A film obtained from a thermoplastic resin composition comprising polylactic acid and a plasticizer without using a cellulose derivative-containing polymer had poor heat resistance. The film of Comparative Example 10 was also inferior in flexibility and heat resistance.

[Comparative Example 11]
Cellulose derivative-containing polymer (4) obtained in Comparative Example 1, polylactic acid (Lacia H-280 (trade name) manufactured by Mitsui Chemicals, Inc.), plasticizer (Liquemar PL-710 manufactured by Riken Vitamin Co., Ltd. (product) Name)) was melt blended at a barrel temperature of 180 ° C. using a kneader (Plastic coder (trade name) manufactured by Brabender Co., Ltd., internal volume 50 cm ³ ) with the composition shown in Table 5, and the thermoplastic resin composition ( )
Table 5 shows the evaluation results of the obtained thermoplastic resin composition.
The film obtained from the thermoplastic resin composition using the cellulose derivative-containing polymer outside the scope of the present invention was inferior in transparency.

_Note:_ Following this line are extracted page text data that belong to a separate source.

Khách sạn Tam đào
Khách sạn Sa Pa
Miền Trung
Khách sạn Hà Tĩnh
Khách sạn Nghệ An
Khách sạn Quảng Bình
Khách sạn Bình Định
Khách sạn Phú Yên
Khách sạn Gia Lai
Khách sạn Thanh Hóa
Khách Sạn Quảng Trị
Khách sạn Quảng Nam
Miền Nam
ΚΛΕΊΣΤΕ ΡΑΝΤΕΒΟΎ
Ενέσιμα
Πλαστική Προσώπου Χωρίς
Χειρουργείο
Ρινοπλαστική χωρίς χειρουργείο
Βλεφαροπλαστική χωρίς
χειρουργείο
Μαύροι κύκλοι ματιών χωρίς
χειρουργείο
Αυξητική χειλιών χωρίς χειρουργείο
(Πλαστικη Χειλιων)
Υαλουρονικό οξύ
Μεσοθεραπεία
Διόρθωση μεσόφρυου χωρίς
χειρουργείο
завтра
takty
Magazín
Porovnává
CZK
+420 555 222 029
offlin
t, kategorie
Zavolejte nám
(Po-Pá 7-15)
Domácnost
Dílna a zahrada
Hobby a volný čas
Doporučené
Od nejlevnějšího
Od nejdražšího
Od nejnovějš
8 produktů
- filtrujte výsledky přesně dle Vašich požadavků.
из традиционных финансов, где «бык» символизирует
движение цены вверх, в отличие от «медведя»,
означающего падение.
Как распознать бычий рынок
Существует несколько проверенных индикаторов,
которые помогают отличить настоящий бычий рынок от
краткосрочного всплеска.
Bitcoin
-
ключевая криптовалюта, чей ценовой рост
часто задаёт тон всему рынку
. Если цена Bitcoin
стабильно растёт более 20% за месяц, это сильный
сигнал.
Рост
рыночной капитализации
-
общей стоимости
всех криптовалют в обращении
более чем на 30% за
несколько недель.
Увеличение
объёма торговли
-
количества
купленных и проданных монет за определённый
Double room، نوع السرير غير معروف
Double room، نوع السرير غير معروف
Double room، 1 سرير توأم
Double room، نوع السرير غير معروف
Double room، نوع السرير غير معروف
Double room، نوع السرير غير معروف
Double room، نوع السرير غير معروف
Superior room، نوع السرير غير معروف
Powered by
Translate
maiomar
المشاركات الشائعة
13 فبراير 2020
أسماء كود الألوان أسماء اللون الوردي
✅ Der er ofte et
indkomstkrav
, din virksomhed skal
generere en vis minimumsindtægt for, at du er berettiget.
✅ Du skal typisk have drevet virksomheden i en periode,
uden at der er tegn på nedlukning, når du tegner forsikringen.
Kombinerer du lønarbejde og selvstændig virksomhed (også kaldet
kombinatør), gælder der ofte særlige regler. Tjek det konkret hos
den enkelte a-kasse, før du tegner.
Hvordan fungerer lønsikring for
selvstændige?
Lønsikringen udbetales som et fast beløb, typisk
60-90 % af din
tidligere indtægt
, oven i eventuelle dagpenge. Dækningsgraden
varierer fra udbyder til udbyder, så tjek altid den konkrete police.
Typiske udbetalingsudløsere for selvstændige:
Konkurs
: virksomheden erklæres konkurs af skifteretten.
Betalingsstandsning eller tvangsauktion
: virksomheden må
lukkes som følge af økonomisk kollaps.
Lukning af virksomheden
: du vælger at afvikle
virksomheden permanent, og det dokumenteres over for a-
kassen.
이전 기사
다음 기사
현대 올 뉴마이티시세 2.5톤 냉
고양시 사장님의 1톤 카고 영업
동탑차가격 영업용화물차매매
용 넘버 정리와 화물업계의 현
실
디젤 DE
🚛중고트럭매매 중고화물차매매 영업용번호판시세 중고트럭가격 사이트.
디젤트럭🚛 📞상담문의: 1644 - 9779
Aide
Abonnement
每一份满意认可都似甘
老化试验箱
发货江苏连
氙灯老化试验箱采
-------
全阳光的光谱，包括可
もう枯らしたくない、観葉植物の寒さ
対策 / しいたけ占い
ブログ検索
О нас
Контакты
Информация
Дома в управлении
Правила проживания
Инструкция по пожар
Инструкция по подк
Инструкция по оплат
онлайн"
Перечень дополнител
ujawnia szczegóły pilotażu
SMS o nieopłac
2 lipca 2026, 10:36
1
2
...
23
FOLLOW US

As is apparent from the above results, by using the cellulose derivative-containing polymer of the present invention, the resulting thermoplastic resin composition and its molded product contain a non-petroleum resin material, but are heat resistant. It was confirmed that it was excellent in the property and moldability.
Moreover, when using a plasticizer together with the thermoplastic resin composition using the cellulose derivative-containing polymer of the present invention, it was confirmed that the obtained molded body (film) was excellent in flexibility, transparency and heat resistance. .

  By using the cellulose derivative-containing polymer of the present invention, a non-petroleum thermoplastic resin composition having excellent moldability and a molded article having excellent heat resistance and surface appearance can be obtained. Since the obtained molded body is excellent in heat resistance and surface appearance, it is useful as a resin material used for automobiles, home appliances, parts of OA equipment, packaging, and the like. Moreover, from this, substitution of the conventional petroleum resin material can be promoted.

Claims (4)

Cellulose derivative-containing polymer that polymerizes monomer component (b) having (meth) acrylate (b1) as a main component and having a glass transition temperature of 60 ° C. or lower in the presence of cellulose derivative (a) A manufacturing method of
A method for producing a cellulose derivative-containing polymer, wherein the mass ratio of the cellulose derivative (a) exceeds 10% by mass (provided that the total of (a) and (b) is 100% by mass).   A cellulose derivative-containing polymer obtained by the production method according to claim 1.   The thermoplastic resin composition containing 5-70 mass% of cellulose derivative containing polymers of Claim 2, and 30-95 mass% of thermoplastic resins (C).   The molded object obtained by shape | molding the thermoplastic resin composition of Claim 3.